I was introduced to Pro Tools while enrolled in the audio program at Five Towns College in Dix Hills, New York, during the mid ’90s. Most of my early training in college was on large format consoles and multitrack tape machines, which were de rigueur in the studios of the day. Computers had certainly found their way into the recording environment nearly a decade earlier, but more so in the role of MIDI sequencers.
During the years I was in school, however, the digital audio workstation (DAW) had gotten its foot in the door of the control room and the DAW that led the way was Pro Tools, which I began to work with in my senior year. I sat there in front of the monitor, staring at a graphic representation of a waveform, wondering whether the hours I spent learning how to splice quarter-inch tape with razors had been wasted…
Little did I know that 20 years later, I’d be so closely involved with Pro Tools and its accessibility for blind audio engineers and musicians.
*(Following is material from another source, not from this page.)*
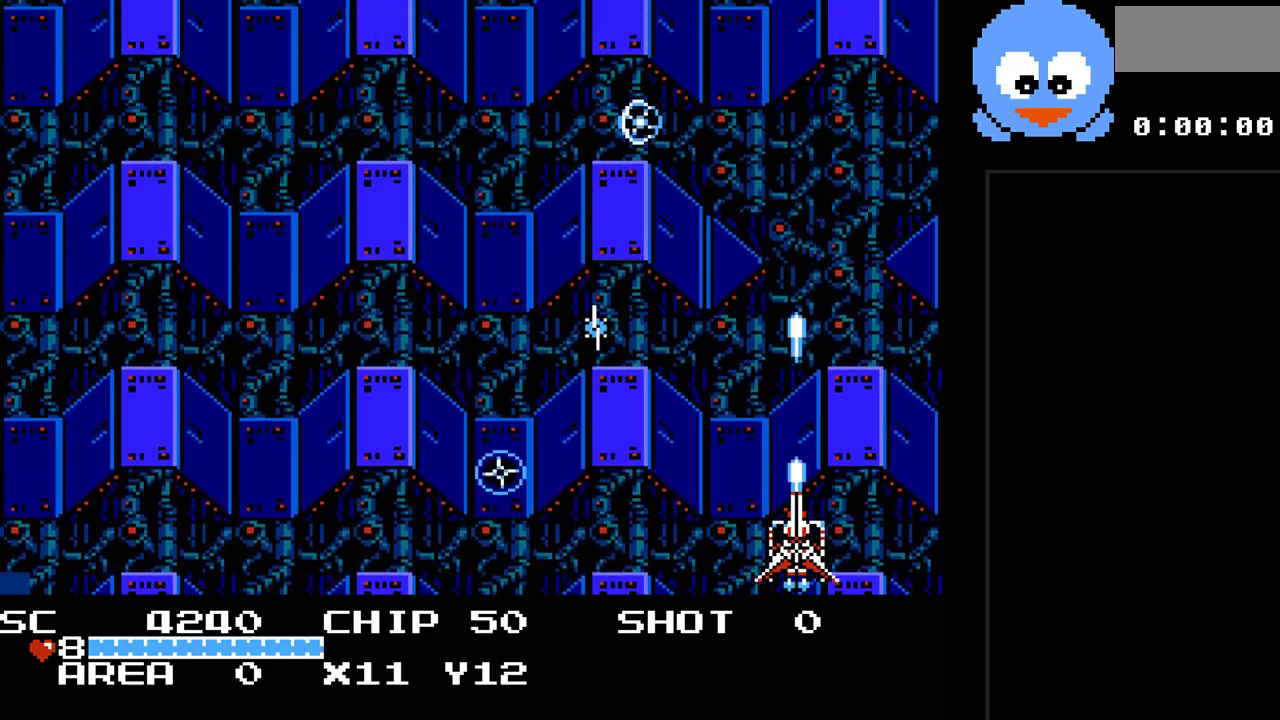
{"buttons": ["Y", "DPAD_UP"], "events": [[17, "DPAD_DOWN", "up"], [367, "DPAD_LEFT", "down"], [400, "DPAD_UP", "down"], [483, "DPAD_LEFT", "up"]]}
I had the advantage of taking a one-on-one advanced digital audio class with my professor as a result of my need to use adaptive software known as inLARGE, a screen magnification program for the Macintosh. Several years earlier, I had been diagnosed with a retinal condition that impaired my vision. When I entered college, most of the gear I used was highly tactile: mixing consoles, outboard processors, tape machine remotes, etc. By the time I was preparing for graduation, things had already begun to change. Evidence of this glowed from a VGA before me—everything, all under one roof, one box. Little did I know that this was the paradigm of the future, and little did I know that 20 years later, I’d be so closely involved with Pro Tools and its accessibility for blind audio engineers and musicians.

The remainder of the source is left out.